> _Data for this exercise_
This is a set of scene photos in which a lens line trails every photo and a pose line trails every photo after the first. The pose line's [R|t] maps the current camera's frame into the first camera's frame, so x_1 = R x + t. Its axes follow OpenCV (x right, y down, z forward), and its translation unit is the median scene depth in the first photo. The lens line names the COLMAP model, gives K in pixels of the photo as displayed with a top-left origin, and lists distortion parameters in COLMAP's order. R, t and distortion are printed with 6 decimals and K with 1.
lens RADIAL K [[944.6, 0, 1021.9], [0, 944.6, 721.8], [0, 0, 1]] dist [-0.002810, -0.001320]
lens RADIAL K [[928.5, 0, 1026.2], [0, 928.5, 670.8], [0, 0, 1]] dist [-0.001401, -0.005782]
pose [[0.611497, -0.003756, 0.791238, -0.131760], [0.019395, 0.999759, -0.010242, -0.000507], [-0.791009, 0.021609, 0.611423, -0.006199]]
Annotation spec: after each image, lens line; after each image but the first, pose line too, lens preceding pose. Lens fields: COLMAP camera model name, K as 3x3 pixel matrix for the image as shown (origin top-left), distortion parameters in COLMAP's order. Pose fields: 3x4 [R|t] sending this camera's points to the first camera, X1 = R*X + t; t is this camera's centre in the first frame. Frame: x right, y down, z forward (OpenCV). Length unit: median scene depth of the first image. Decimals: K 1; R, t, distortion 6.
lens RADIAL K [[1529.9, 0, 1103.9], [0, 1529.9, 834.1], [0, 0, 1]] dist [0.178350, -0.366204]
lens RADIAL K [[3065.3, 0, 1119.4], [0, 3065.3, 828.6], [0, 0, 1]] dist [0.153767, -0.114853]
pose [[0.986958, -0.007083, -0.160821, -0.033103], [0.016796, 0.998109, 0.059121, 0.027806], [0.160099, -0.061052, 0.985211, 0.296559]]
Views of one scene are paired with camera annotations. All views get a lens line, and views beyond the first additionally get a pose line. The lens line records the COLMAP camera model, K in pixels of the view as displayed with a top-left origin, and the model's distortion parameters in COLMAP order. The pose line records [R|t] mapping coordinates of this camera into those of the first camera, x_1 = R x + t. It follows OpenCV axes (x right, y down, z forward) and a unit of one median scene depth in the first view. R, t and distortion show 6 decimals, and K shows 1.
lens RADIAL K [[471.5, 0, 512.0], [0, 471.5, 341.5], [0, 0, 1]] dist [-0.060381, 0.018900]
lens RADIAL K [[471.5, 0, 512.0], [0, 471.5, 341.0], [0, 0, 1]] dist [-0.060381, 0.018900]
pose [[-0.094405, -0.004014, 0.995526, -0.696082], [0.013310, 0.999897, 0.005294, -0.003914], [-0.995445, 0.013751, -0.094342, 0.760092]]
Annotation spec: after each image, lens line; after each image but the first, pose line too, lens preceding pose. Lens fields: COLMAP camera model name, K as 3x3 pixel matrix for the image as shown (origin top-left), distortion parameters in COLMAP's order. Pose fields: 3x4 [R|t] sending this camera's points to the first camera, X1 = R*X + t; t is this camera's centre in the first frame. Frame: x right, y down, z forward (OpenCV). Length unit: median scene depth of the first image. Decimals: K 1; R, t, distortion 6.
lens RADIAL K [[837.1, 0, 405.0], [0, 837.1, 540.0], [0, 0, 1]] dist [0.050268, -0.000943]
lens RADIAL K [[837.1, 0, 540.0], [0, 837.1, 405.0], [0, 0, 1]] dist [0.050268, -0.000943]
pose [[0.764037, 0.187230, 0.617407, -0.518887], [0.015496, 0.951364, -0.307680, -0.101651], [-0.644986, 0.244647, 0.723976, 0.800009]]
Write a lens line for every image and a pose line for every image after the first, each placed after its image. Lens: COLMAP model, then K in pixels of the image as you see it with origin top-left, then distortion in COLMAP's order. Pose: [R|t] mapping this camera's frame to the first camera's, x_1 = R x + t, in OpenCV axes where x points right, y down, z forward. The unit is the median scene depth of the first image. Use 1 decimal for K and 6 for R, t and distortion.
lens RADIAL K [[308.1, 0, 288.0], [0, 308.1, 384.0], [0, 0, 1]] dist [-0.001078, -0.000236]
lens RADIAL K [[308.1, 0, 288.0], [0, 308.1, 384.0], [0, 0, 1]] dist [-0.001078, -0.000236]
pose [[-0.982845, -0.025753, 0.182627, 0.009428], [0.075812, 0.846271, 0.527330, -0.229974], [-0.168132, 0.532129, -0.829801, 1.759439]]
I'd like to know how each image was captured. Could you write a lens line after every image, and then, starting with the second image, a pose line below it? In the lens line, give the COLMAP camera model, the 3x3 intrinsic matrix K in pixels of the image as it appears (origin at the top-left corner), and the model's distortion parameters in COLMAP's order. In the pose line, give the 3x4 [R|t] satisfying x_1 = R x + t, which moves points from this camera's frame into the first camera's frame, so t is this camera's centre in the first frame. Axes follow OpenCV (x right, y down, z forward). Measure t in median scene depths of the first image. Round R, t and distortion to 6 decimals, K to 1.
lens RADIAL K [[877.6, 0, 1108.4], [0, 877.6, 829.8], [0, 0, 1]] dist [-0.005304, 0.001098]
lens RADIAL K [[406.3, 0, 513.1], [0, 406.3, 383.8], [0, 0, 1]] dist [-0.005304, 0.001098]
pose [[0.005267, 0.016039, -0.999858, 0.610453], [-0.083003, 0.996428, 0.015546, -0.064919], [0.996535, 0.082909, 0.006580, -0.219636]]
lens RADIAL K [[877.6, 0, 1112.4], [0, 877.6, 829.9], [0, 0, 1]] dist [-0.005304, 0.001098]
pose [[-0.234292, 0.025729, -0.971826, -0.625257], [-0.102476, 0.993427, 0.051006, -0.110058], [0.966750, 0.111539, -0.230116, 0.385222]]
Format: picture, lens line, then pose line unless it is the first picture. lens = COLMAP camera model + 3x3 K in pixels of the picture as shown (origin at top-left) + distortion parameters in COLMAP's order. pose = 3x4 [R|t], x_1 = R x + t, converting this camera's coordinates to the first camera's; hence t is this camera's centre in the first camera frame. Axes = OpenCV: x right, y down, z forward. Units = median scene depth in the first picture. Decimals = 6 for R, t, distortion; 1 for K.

> _Task to complete_
Convert every line of the items above into a JSON list of strings, with one string per line and blank lines left out.

> _Written solution_
[
  "This is a set of scene photos in which a lens line trails every photo and a pose line trails every photo after the first. The pose line's [R|t] maps the current camera's frame into the first camera's frame, so x_1 = R x + t. Its axes follow OpenCV (x right, y down, z forward), and its translation unit is the median scene depth in the first photo. The lens line names the COLMAP model, gives K in pixels of the photo as displayed with a top-left origin, and lists distortion parameters in COLMAP's order. R, t and distortion are printed with 6 decimals and K with 1.",
  "lens RADIAL K [[944.6, 0, 1021.9], [0, 944.6, 721.8], [0, 0, 1]] dist [-0.002810, -0.001320]",
  "lens RADIAL K [[928.5, 0, 1026.2], [0, 928.5, 670.8], [0, 0, 1]] dist [-0.001401, -0.005782]",
  "pose [[0.611497, -0.003756, 0.791238, -0.131760], [0.019395, 0.999759, -0.010242, -0.000507], [-0.791009, 0.021609, 0.611423, -0.006199]]",
  "Annotation spec: after each image, lens line; after each image but the first, pose line too, lens preceding pose. Lens fields: COLMAP camera model name, K as 3x3 pixel matrix for the image as shown (origin top-left), distortion parameters in COLMAP's order. Pose fields: 3x4 [R|t] sending this camera's points to the first camera, X1 = R*X + t; t is this camera's centre in the first frame. Frame: x right, y down, z forward (OpenCV). Length unit: median scene depth of the first image. Decimals: K 1; R, t, distortion 6.",
  "lens RADIAL K [[1529.9, 0, 1103.9], [0, 1529.9, 834.1], [0, 0, 1]] dist [0.178350, -0.366204]",
  "lens RADIAL K [[3065.3, 0, 1119.4], [0, 3065.3, 828.6], [0, 0, 1]] dist [0.153767, -0.114853]",
  "pose [[0.986958, -0.007083, -0.160821, -0.033103], [0.016796, 0.998109, 0.059121, 0.027806], [0.160099, -0.061052, 0.985211, 0.296559]]",
  "Views of one scene are paired with camera annotations. All views get a lens line, and views beyond the first additionally get a pose line. The lens line records the COLMAP camera model, K in pixels of the view as displayed with a top-left origin, and the model's distortion parameters in COLMAP order. The pose line records [R|t] mapping coordinates of this camera into those of the first camera, x_1 = R x + t. It follows OpenCV axes (x right, y down, z forward) and a unit of one median scene depth in the first view. R, t and distortion show 6 decimals, and K shows 1.",
  "lens RADIAL K [[471.5, 0, 512.0], [0, 471.5, 341.5], [0, 0, 1]] dist [-0.060381, 0.018900]",
  "lens RADIAL K [[471.5, 0, 512.0], [0, 471.5, 341.0], [0, 0, 1]] dist [-0.060381, 0.018900]",
  "pose [[-0.094405, -0.004014, 0.995526, -0.696082], [0.013310, 0.999897, 0.005294, -0.003914], [-0.995445, 0.013751, -0.094342, 0.760092]]",
  "Annotation spec: after each image, lens line; after each image but the first, pose line too, lens preceding pose. Lens fields: COLMAP camera model name, K as 3x3 pixel matrix for the image as shown (origin top-left), distortion parameters in COLMAP's order. Pose fields: 3x4 [R|t] sending this camera's points to the first camera, X1 = R*X + t; t is this camera's centre in the first frame. Frame: x right, y down, z forward (OpenCV). Length unit: median scene depth of the first image. Decimals: K 1; R, t, distortion 6.",
  "lens RADIAL K [[837.1, 0, 405.0], [0, 837.1, 540.0], [0, 0, 1]] dist [0.050268, -0.000943]",
  "lens RADIAL K [[837.1, 0, 540.0], [0, 837.1, 405.0], [0, 0, 1]] dist [0.050268, -0.000943]",
  "pose [[0.764037, 0.187230, 0.617407, -0.518887], [0.015496, 0.951364, -0.307680, -0.101651], [-0.644986, 0.244647, 0.723976, 0.800009]]",
  "Write a lens line for every image and a pose line for every image after the first, each placed after its image. Lens: COLMAP model, then K in pixels of the image as you see it with origin top-left, then distortion in COLMAP's order. Pose: [R|t] mapping this camera's frame to the first camera's, x_1 = R x + t, in OpenCV axes where x points right, y down, z forward. The unit is the median scene depth of the first image. Use 1 decimal for K and 6 for R, t and distortion.",
  "lens RADIAL K [[308.1, 0, 288.0], [0, 308.1, 384.0], [0, 0, 1]] dist [-0.001078, -0.000236]",
  "lens RADIAL K [[308.1, 0, 288.0], [0, 308.1, 384.0], [0, 0, 1]] dist [-0.001078, -0.000236]",
  "pose [[-0.982845, -0.025753, 0.182627, 0.009428], [0.075812, 0.846271, 0.527330, -0.229974], [-0.168132, 0.532129, -0.829801, 1.759439]]",
  "I'd like to know how each image was captured. Could you write a lens line after every image, and then, starting with the second image, a pose line below it? In the lens line, give the COLMAP camera model, the 3x3 intrinsic matrix K in pixels of the image as it appears (origin at the top-left corner), and the model's distortion parameters in COLMAP's order. In the pose line, give the 3x4 [R|t] satisfying x_1 = R x + t, which moves points from this camera's frame into the first camera's frame, so t is this camera's centre in the first frame. Axes follow OpenCV (x right, y down, z forward). Measure t in median scene depths of the first image. Round R, t and distortion to 6 decimals, K to 1.",
  "lens RADIAL K [[877.6, 0, 1108.4], [0, 877.6, 829.8], [0, 0, 1]] dist [-0.005304, 0.001098]",
  "lens RADIAL K [[406.3, 0, 513.1], [0, 406.3, 383.8], [0, 0, 1]] dist [-0.005304, 0.001098]",
  "pose [[0.005267, 0.016039, -0.999858, 0.610453], [-0.083003, 0.996428, 0.015546, -0.064919], [0.996535, 0.082909, 0.006580, -0.219636]]",
  "lens RADIAL K [[877.6, 0, 1112.4], [0, 877.6, 829.9], [0, 0, 1]] dist [-0.005304, 0.001098]",
  "pose [[-0.234292, 0.025729, -0.971826, -0.625257], [-0.102476, 0.993427, 0.051006, -0.110058], [0.966750, 0.111539, -0.230116, 0.385222]]",
  "Format: picture, lens line, then pose line unless it is the first picture. lens = COLMAP camera model + 3x3 K in pixels of the picture as shown (origin at top-left) + distortion parameters in COLMAP's order. pose = 3x4 [R|t], x_1 = R x + t, converting this camera's coordinates to the first camera's; hence t is this camera's centre in the first camera frame. Axes = OpenCV: x right, y down, z forward. Units = median scene depth in the first picture. Decimals = 6 for R, t, distortion; 1 for K."
]